WHAT IS EXPECTED:
Put every line of all the records below into a JSON list of strings, with one string for each line and no entries for blank lines.

**** AVAILABLE RECORDS

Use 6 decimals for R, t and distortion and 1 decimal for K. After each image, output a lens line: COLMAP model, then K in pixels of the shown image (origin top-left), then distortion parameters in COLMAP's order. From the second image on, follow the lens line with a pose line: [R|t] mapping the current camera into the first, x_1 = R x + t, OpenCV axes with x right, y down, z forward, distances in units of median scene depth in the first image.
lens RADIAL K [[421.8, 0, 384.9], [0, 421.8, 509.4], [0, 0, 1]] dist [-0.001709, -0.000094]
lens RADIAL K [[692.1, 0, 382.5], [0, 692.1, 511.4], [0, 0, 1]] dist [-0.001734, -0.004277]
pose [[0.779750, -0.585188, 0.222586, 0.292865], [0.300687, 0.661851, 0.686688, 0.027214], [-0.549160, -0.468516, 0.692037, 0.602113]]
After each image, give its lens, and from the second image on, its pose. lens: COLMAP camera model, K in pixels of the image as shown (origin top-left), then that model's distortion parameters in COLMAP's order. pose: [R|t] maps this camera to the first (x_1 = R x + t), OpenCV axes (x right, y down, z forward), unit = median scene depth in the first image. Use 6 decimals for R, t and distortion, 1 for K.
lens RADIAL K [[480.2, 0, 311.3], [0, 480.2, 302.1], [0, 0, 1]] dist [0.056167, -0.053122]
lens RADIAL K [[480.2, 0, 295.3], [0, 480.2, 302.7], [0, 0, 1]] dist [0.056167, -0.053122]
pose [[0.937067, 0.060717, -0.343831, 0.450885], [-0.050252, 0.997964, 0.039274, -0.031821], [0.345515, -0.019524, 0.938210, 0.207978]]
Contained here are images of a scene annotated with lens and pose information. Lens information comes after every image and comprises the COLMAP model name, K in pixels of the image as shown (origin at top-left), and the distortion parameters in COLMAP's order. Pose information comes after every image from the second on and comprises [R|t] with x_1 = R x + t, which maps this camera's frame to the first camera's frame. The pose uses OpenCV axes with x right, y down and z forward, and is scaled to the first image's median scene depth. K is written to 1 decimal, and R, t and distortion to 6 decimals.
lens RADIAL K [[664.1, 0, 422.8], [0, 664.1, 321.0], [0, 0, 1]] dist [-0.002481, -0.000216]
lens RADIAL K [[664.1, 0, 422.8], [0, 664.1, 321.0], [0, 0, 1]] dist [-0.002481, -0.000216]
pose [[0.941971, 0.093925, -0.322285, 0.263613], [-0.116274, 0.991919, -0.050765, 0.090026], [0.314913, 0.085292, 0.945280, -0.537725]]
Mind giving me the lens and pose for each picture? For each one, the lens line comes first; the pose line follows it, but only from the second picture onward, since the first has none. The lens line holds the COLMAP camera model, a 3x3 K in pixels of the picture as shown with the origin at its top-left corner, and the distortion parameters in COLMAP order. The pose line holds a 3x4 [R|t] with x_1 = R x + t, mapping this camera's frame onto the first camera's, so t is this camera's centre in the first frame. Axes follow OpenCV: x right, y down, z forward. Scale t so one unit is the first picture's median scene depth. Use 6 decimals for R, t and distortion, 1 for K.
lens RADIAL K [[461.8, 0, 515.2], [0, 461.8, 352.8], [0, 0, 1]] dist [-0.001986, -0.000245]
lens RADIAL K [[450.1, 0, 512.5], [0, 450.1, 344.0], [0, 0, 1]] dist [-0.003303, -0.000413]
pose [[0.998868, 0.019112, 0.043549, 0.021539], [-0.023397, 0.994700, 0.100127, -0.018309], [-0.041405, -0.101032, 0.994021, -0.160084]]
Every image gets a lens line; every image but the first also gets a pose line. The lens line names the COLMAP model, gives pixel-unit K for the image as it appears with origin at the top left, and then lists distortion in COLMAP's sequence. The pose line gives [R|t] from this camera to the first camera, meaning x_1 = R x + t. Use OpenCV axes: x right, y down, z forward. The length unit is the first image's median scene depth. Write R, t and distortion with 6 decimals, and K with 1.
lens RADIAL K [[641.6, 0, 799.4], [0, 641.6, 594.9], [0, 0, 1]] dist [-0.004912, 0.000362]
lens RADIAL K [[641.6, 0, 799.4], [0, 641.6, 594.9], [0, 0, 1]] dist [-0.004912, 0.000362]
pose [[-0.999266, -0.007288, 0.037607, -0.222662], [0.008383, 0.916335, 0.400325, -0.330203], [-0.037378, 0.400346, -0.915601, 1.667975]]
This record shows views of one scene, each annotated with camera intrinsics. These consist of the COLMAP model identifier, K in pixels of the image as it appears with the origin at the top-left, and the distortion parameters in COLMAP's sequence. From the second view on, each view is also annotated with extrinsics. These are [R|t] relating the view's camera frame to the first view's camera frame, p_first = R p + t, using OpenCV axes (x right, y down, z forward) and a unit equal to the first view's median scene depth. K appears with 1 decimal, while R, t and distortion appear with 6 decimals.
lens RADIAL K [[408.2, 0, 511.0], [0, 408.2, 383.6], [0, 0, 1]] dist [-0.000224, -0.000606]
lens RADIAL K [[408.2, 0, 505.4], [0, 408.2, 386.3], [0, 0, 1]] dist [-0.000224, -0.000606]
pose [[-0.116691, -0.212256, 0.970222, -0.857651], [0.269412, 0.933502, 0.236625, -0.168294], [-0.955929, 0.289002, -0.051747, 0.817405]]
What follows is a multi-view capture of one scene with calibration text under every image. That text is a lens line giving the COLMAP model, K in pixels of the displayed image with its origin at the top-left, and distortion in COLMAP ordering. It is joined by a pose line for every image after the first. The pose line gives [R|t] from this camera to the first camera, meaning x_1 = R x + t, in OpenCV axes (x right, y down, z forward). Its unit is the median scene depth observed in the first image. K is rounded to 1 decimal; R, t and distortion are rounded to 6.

********

SOLUTION TO THIS TASK:
[
  "Use 6 decimals for R, t and distortion and 1 decimal for K. After each image, output a lens line: COLMAP model, then K in pixels of the shown image (origin top-left), then distortion parameters in COLMAP's order. From the second image on, follow the lens line with a pose line: [R|t] mapping the current camera into the first, x_1 = R x + t, OpenCV axes with x right, y down, z forward, distances in units of median scene depth in the first image.",
  "lens RADIAL K [[421.8, 0, 384.9], [0, 421.8, 509.4], [0, 0, 1]] dist [-0.001709, -0.000094]",
  "lens RADIAL K [[692.1, 0, 382.5], [0, 692.1, 511.4], [0, 0, 1]] dist [-0.001734, -0.004277]",
  "pose [[0.779750, -0.585188, 0.222586, 0.292865], [0.300687, 0.661851, 0.686688, 0.027214], [-0.549160, -0.468516, 0.692037, 0.602113]]",
  "After each image, give its lens, and from the second image on, its pose. lens: COLMAP camera model, K in pixels of the image as shown (origin top-left), then that model's distortion parameters in COLMAP's order. pose: [R|t] maps this camera to the first (x_1 = R x + t), OpenCV axes (x right, y down, z forward), unit = median scene depth in the first image. Use 6 decimals for R, t and distortion, 1 for K.",
  "lens RADIAL K [[480.2, 0, 311.3], [0, 480.2, 302.1], [0, 0, 1]] dist [0.056167, -0.053122]",
  "lens RADIAL K [[480.2, 0, 295.3], [0, 480.2, 302.7], [0, 0, 1]] dist [0.056167, -0.053122]",
  "pose [[0.937067, 0.060717, -0.343831, 0.450885], [-0.050252, 0.997964, 0.039274, -0.031821], [0.345515, -0.019524, 0.938210, 0.207978]]",
  "Contained here are images of a scene annotated with lens and pose information. Lens information comes after every image and comprises the COLMAP model name, K in pixels of the image as shown (origin at top-left), and the distortion parameters in COLMAP's order. Pose information comes after every image from the second on and comprises [R|t] with x_1 = R x + t, which maps this camera's frame to the first camera's frame. The pose uses OpenCV axes with x right, y down and z forward, and is scaled to the first image's median scene depth. K is written to 1 decimal, and R, t and distortion to 6 decimals.",
  "lens RADIAL K [[664.1, 0, 422.8], [0, 664.1, 321.0], [0, 0, 1]] dist [-0.002481, -0.000216]",
  "lens RADIAL K [[664.1, 0, 422.8], [0, 664.1, 321.0], [0, 0, 1]] dist [-0.002481, -0.000216]",
  "pose [[0.941971, 0.093925, -0.322285, 0.263613], [-0.116274, 0.991919, -0.050765, 0.090026], [0.314913, 0.085292, 0.945280, -0.537725]]",
  "Mind giving me the lens and pose for each picture? For each one, the lens line comes first; the pose line follows it, but only from the second picture onward, since the first has none. The lens line holds the COLMAP camera model, a 3x3 K in pixels of the picture as shown with the origin at its top-left corner, and the distortion parameters in COLMAP order. The pose line holds a 3x4 [R|t] with x_1 = R x + t, mapping this camera's frame onto the first camera's, so t is this camera's centre in the first frame. Axes follow OpenCV: x right, y down, z forward. Scale t so one unit is the first picture's median scene depth. Use 6 decimals for R, t and distortion, 1 for K.",
  "lens RADIAL K [[461.8, 0, 515.2], [0, 461.8, 352.8], [0, 0, 1]] dist [-0.001986, -0.000245]",
  "lens RADIAL K [[450.1, 0, 512.5], [0, 450.1, 344.0], [0, 0, 1]] dist [-0.003303, -0.000413]",
  "pose [[0.998868, 0.019112, 0.043549, 0.021539], [-0.023397, 0.994700, 0.100127, -0.018309], [-0.041405, -0.101032, 0.994021, -0.160084]]",
  "Every image gets a lens line; every image but the first also gets a pose line. The lens line names the COLMAP model, gives pixel-unit K for the image as it appears with origin at the top left, and then lists distortion in COLMAP's sequence. The pose line gives [R|t] from this camera to the first camera, meaning x_1 = R x + t. Use OpenCV axes: x right, y down, z forward. The length unit is the first image's median scene depth. Write R, t and distortion with 6 decimals, and K with 1.",
  "lens RADIAL K [[641.6, 0, 799.4], [0, 641.6, 594.9], [0, 0, 1]] dist [-0.004912, 0.000362]",
  "lens RADIAL K [[641.6, 0, 799.4], [0, 641.6, 594.9], [0, 0, 1]] dist [-0.004912, 0.000362]",
  "pose [[-0.999266, -0.007288, 0.037607, -0.222662], [0.008383, 0.916335, 0.400325, -0.330203], [-0.037378, 0.400346, -0.915601, 1.667975]]",
  "This record shows views of one scene, each annotated with camera intrinsics. These consist of the COLMAP model identifier, K in pixels of the image as it appears with the origin at the top-left, and the distortion parameters in COLMAP's sequence. From the second view on, each view is also annotated with extrinsics. These are [R|t] relating the view's camera frame to the first view's camera frame, p_first = R p + t, using OpenCV axes (x right, y down, z forward) and a unit equal to the first view's median scene depth. K appears with 1 decimal, while R, t and distortion appear with 6 decimals.",
  "lens RADIAL K [[408.2, 0, 511.0], [0, 408.2, 383.6], [0, 0, 1]] dist [-0.000224, -0.000606]",
  "lens RADIAL K [[408.2, 0, 505.4], [0, 408.2, 386.3], [0, 0, 1]] dist [-0.000224, -0.000606]",
  "pose [[-0.116691, -0.212256, 0.970222, -0.857651], [0.269412, 0.933502, 0.236625, -0.168294], [-0.955929, 0.289002, -0.051747, 0.817405]]",
  "What follows is a multi-view capture of one scene with calibration text under every image. That text is a lens line giving the COLMAP model, K in pixels of the displayed image with its origin at the top-left, and distortion in COLMAP ordering. It is joined by a pose line for every image after the first. The pose line gives [R|t] from this camera to the first camera, meaning x_1 = R x + t, in OpenCV axes (x right, y down, z forward). Its unit is the median scene depth observed in the first image. K is rounded to 1 decimal; R, t and distortion are rounded to 6."
]